Preparing for a Post-Prohibition World
On Wednesday, April 3, 2019, the Food and Drug Administration (“FDA”) announced a public meeting to obtain scientific data and information on the safety, manufacturing, marketing, labeling, and sale of products containing cannabis and cannabis derived compounds. The announcement was published today, April 3rd, in the Federal Register, and seeks comments, suggestions, and feedback from the public in advance of the public meeting on May 31, 2019. The public meeting will provide an opportunity for members of the public to present on significant topics related to the legality and regulation of cannabis and cannabis-derived products.
As noted in the Federal Register Notice, the 2018 Farm Bill legislation did not supplant FDA regulation and oversight of the cannabis and cannabis-derived product market under the Food, Drug, and Cosmetic Act and Section 351 of the Public Health Service Act. This is something I have repeatedly emphasized to clients over the years and most recently in light of the 2018 Farm Bill legislation, as there is a common misconception that cannabidiol or (“CBD”), a naturally-occurring derivative and/or constituent of the cannabis sativa l. plant, is synonymous with industrial hemp. Just last week I attended a symposium on industrial hemp cultivation where several of the speakers stated that industrial hemp plants are CBD plants. That has never been the case and this is often a warning sign that the person speaking lack substantive knowledge regarding the scientific, legal, and medical issues related to the cannabis plant and it’s naturally-occurring constituents and derivatives.

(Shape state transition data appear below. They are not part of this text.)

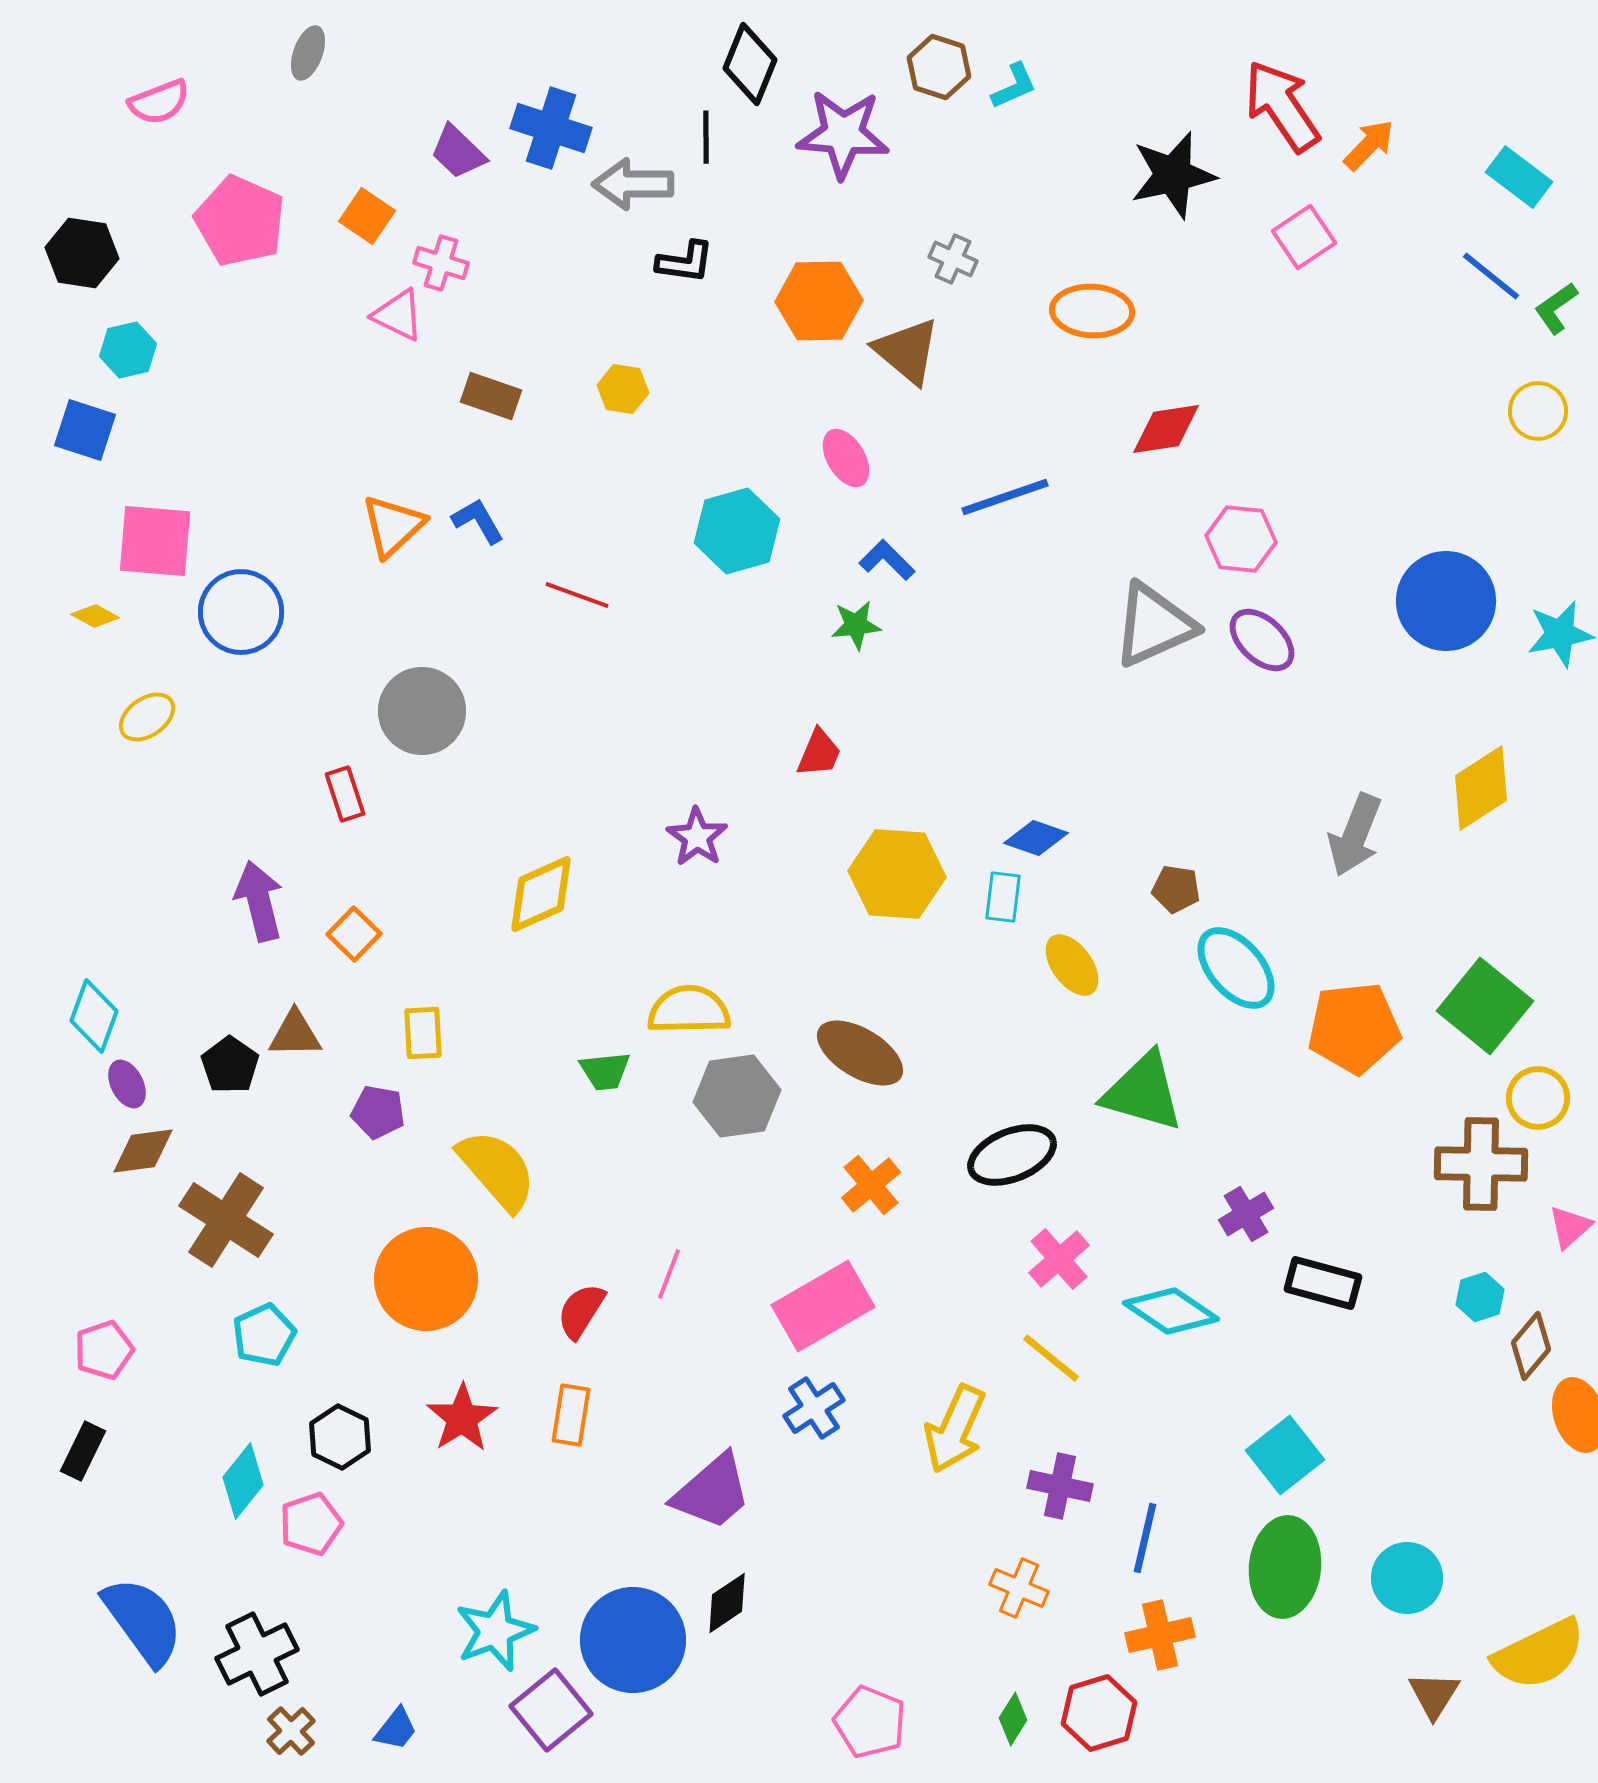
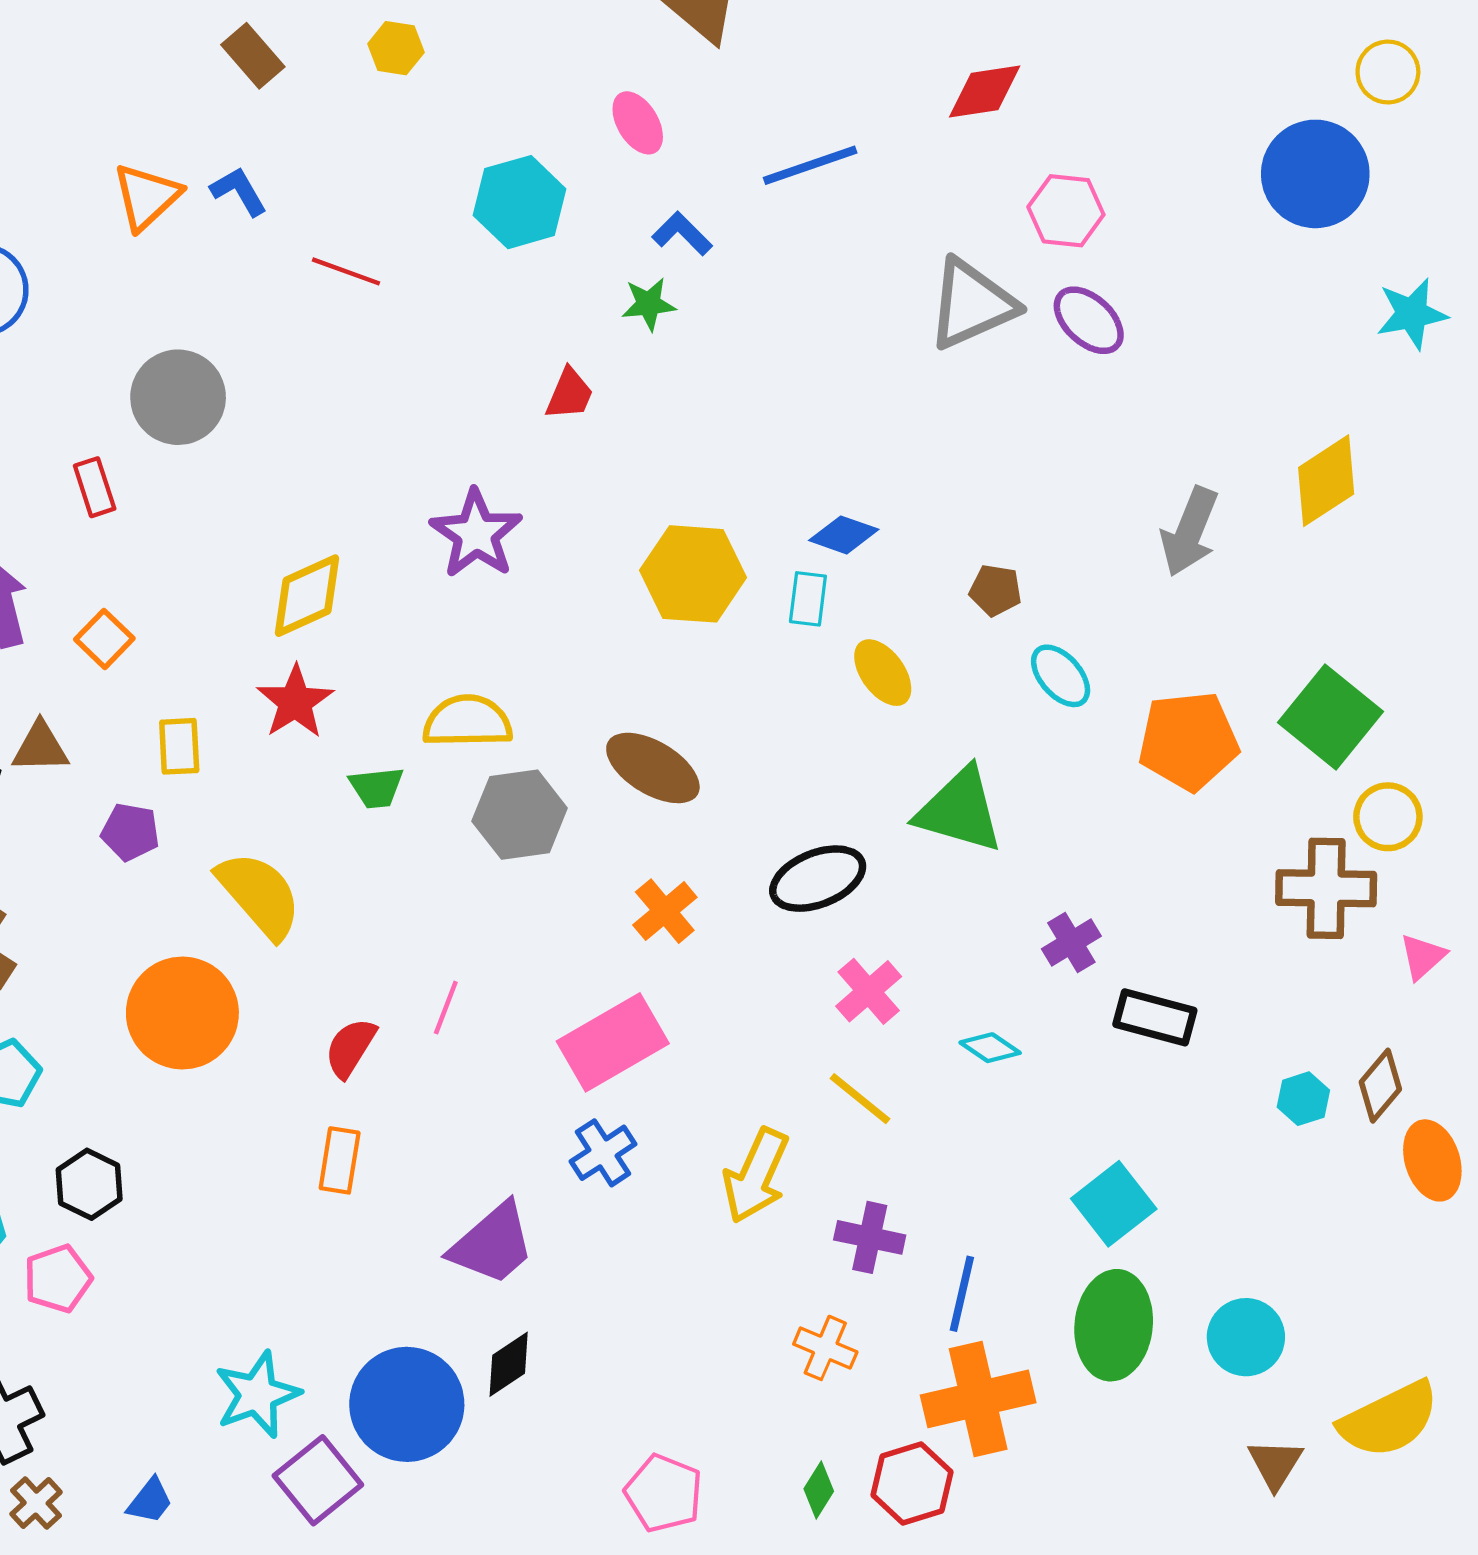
brown rectangle: (491, 396) -> (253, 56), turned 30
blue circle: (1446, 601) -> (1315, 174), moved
red trapezoid: (819, 753) -> (569, 394), moved
purple star: (697, 837) -> (476, 534), size x1.4
cyan ellipse: (1236, 968) -> (1061, 676), size x0.7
cyan hexagon: (1480, 1297) -> (1303, 1099), moved
cyan diamond: (1171, 1311) -> (990, 1048), size x0.6
red star: (462, 1418) -> (295, 702), moved
orange cross: (1160, 1635) -> (978, 1399), size x1.5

In addition to the public meeting notice, FDA also announced the issuance of additional warning letters to several companies found to be in violation of the Food, Drug, and Cosmetic Act (FDCA). The warning letters constitute a civil enforcement action under federal law and are thus separate and distinct from any violation of the federal Controlled Substances Act, which is a federal criminal statute. The warning letters point to violations of the FDCA provisions prohibiting the use of non-FDA-approved health claims to market and advertise products, noting that the use of such claims poses a significant health and safety risk to individuals suffering from serious and fatal diseases. While it is true that certain cannabis-derived chemical constituents show promise in treating and alleviating certain symptoms and conditions, any health claims must be approved by the FDA prior to use in marketing and advertising the product in interstate commerce.

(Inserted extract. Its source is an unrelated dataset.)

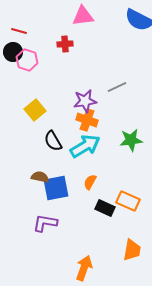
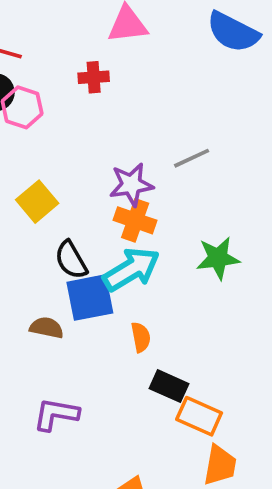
orange semicircle: (90, 182) -> (141, 337), turned 140
blue square: (56, 188) -> (90, 298), moved
orange rectangle: (128, 201) -> (199, 416), moved

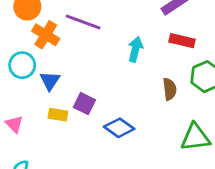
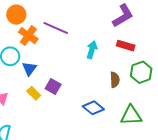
yellow rectangle: (58, 115) -> (34, 93), turned 32
blue diamond: (119, 128) -> (93, 108), moved

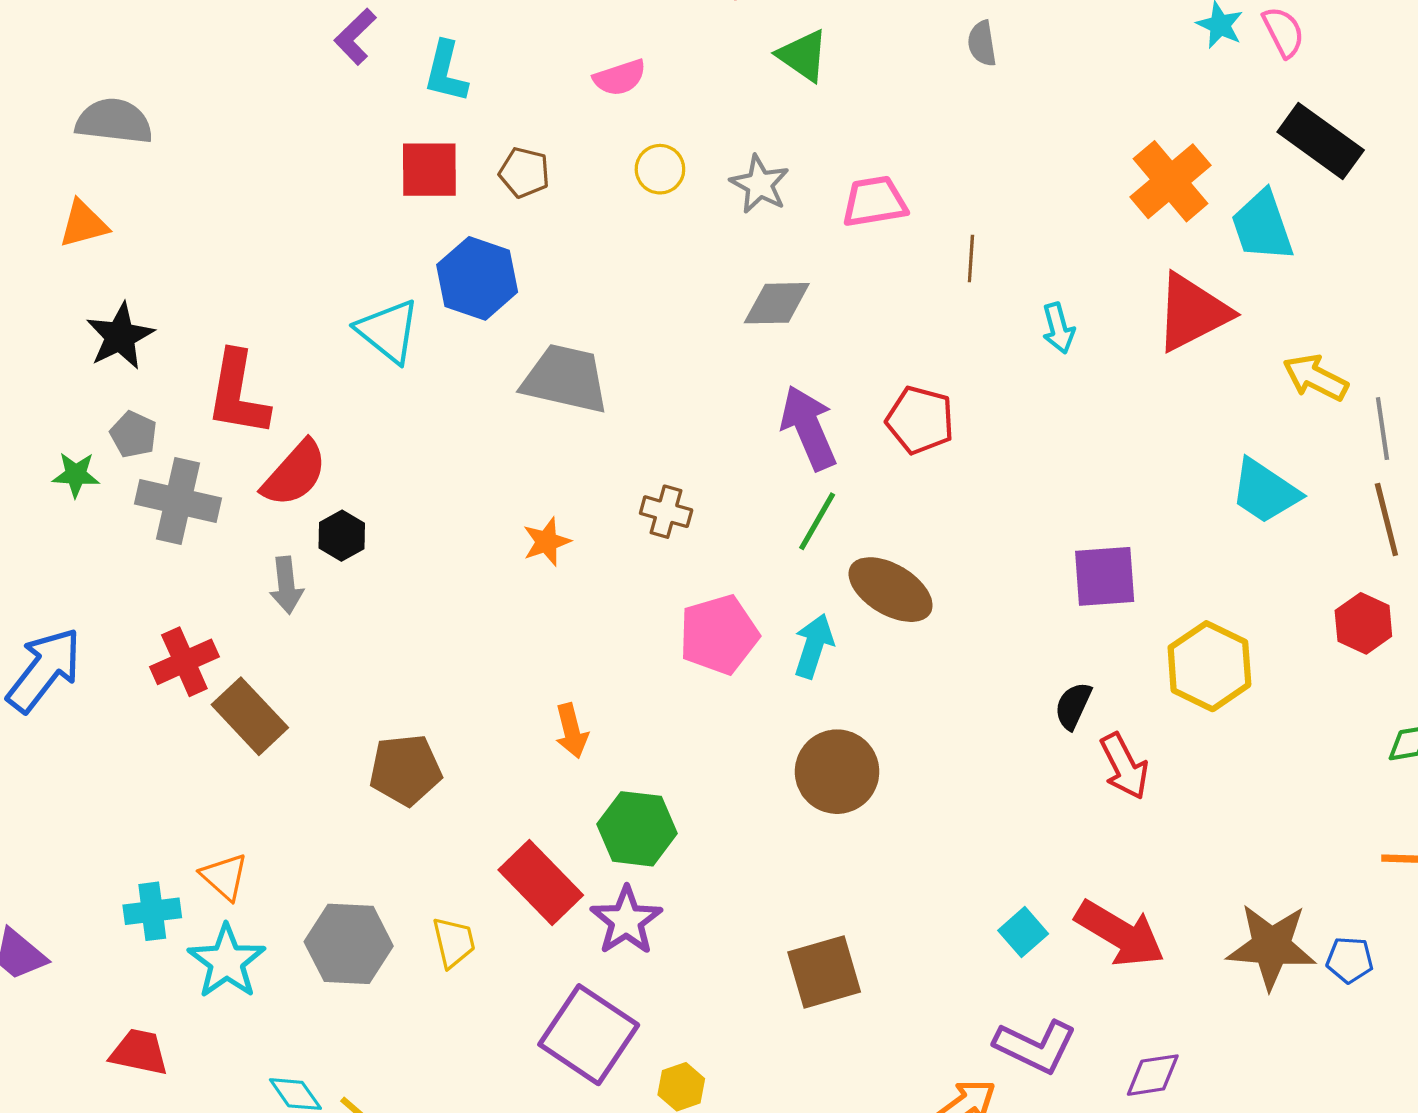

The FDA also pointed out that selling food products containing CBD and selling CBD products as dietary supplements remains unlawful under the FDCA because CBD is an active ingredient in an approved drug product (Epidelox) and CBD has been the subject of an investigational new drug product. These FDCA provisions don’t apply solely to CBD or cannabis-derived products, but broadly encompass any chemical constituent or component that violates the FDCA provisions related to interstate sales of products used to treat, mitigate, cure, prevent, and/or diagnosis a medical condition. The FDCA defines a “drug” as any product that claims to treat, mitigate, cure, prevent and/or diagnosis a medical condition, even if the product manufacturer does not use the term “drug” to market and advertise the product to consumers. As a result, any implication or suggestion that a product can be used to treat or alleviate a symptom or condition is sufficient to show that a product is being marketed and advertised as a drug product for purposes of the FDCA.
As I’ve pointed out numerous times over the past few years, the FDA will continue to enforce FDCA provisions related to marketing, advertising, and selling cannabis-derived products because these provisions are enforceable notwithstanding any changes to the federal Controlled Substances Act. The FDA is responsible for enforcement of the FDCA as the federal agency charged with protection of public health, so the failure to enforce certain provisions of the FDCA would present a serious public health and safety risk to the millions of consumers seeking out cannabis-derived products, particularly products containing (or claiming to contain) CBD. As I’ve said many times before, it was only a matter of time before FDA officials began cracking down on the proliferation of CBD and other cannabis-derived products in the U.S. marketplace.